Until Ressk joined her. Just over a meter high, he was heavier than he looked, and his shorter stride on the cables set up a competing rhythm. When Binti joined them, the cable went up where a stride before it had gone down. Torin’s right leg sank knee-deep into the interior webbing before springing back up again with enough force her knee nearly smacked her in the chin. She’d have fallen had the gravity not been a third less than she was used to and had Ressk not grabbed the loop of strapping at her hip and thrown his weight against it.

The whole web rippled.

“Werst . . .” She swayed, but regained her balance. “. . . implant cadence. Double-time.”

From the back of the march—historically, pre-implant, the position most likely to be heard, codified over the centuries by the militaries of all three Younger Races—Werst began a mouth-closed hum, laying down a rhythm they’d all been trained to follow. A rhythm that let their feet move without any interference from their brains.

It’s too narrow.

It’s wobbling.

It’s a web!

Which was not to say Torin’s brain, at least, didn’t try.

“That was fun,” Binti forced out through clenched teeth as she reached the other side. “I vote we strip to our skivvies and travel through the cold, merciless vacuum of space on the way back.”

“Be a lot easier without boots,” Ressk agreed.

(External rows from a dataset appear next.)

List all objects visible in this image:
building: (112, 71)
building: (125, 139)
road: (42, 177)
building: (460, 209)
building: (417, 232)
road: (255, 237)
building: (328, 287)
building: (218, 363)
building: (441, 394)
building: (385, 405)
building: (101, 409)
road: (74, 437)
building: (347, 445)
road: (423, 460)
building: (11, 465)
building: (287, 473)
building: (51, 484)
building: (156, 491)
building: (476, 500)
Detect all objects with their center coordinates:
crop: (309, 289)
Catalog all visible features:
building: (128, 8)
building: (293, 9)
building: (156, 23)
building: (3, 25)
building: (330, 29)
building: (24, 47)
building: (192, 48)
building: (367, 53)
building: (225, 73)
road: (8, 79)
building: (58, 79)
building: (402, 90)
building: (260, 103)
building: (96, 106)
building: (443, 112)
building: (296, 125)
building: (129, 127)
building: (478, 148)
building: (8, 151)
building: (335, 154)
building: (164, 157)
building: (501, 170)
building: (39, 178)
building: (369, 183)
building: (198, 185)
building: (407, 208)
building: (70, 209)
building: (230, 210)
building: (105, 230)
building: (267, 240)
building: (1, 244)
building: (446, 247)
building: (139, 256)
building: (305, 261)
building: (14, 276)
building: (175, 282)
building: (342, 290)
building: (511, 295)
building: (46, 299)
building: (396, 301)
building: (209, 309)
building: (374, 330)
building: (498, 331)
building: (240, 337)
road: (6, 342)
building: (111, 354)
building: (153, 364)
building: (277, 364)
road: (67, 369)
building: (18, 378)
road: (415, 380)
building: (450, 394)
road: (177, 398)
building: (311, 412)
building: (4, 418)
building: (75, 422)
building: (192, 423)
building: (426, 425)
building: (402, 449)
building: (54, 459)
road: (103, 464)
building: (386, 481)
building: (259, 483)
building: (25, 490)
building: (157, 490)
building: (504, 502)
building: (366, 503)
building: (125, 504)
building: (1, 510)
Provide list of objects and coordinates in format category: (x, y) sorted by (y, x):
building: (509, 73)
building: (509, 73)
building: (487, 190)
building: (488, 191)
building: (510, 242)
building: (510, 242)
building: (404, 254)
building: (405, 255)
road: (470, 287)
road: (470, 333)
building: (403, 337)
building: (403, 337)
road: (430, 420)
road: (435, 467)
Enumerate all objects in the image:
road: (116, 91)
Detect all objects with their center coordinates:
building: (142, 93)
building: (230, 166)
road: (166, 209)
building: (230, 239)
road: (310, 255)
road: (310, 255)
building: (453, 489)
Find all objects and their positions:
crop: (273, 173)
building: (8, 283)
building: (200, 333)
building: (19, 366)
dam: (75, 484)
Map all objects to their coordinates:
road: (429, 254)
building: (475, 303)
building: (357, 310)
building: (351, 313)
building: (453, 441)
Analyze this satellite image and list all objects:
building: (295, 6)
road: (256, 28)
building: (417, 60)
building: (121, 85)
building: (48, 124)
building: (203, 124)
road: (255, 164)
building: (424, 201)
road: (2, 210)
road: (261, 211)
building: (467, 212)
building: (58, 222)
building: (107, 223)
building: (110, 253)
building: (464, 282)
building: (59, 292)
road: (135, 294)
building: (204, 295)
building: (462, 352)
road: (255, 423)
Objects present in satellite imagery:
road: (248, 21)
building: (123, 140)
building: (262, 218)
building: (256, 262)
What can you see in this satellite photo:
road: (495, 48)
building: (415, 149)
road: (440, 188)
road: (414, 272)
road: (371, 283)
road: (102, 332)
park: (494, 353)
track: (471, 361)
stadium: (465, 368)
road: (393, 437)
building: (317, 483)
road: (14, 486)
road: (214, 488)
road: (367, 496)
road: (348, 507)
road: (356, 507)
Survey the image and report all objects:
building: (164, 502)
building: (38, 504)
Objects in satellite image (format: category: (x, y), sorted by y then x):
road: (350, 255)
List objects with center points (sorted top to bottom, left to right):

“Missing my point,” Binti told him. “It’s a spider thing.”

“Human spider thing,” Werst grunted, jumping up onto the deck beside his bonded.

*I saw that vid. I didn’t get how they could have missed the obvious thing to do with eight arms.*

“Alamber . . .” A di’Taykan could turn anything to innuendo. And, if given the chance, usually did. That said, he had a point about the eight arms.

*Still a clear run to the tanks, Boss.*

“Let’s go, people.”

The control room for the mining operation took up about a third of the arc facing the gas giant and overlooked the two docking positions on either side of the stacked tanks. The pirates, plus the Mictok hostages, were currently in the control room. It being unlikely they’d surrender without a fight, Torin wanted the pirates in one of the docking arms, an area designed to deal with explosive decompression.